[RECORDS PROVIDED Boundary: Start]

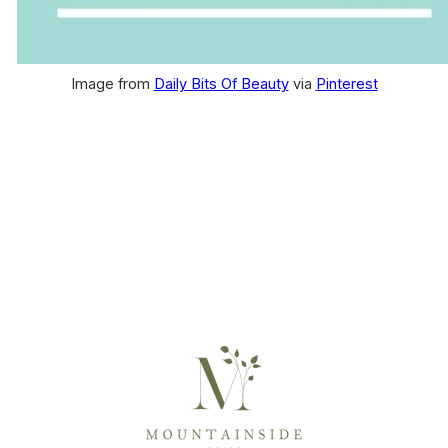
Image from
Daily Bits Of Beauty
via
Pinterest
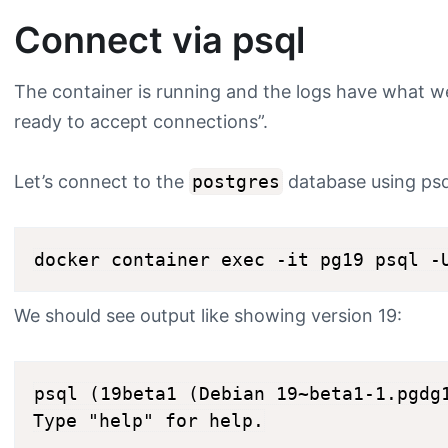
Connect via psql
The container is running and the logs have what w
ready to accept connections”.
Let’s connect to the
postgres
database using psq
We should see output like showing version 19:
psql (19beta1 (Debian 19~beta1-1.pgdg1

[RECORDS PROVIDED Boundary: End]

**WORK TO COMPLETE:** Give back exactly the lines from the one that contains "Connect via psql" to the end of the material, both ends kept, and no other line.

**RESPONSE:**
Connect via psql
The container is running and the logs have what w
ready to accept connections”.
Let’s connect to the
postgres
database using psq
We should see output like showing version 19:
psql (19beta1 (Debian 19~beta1-1.pgdg1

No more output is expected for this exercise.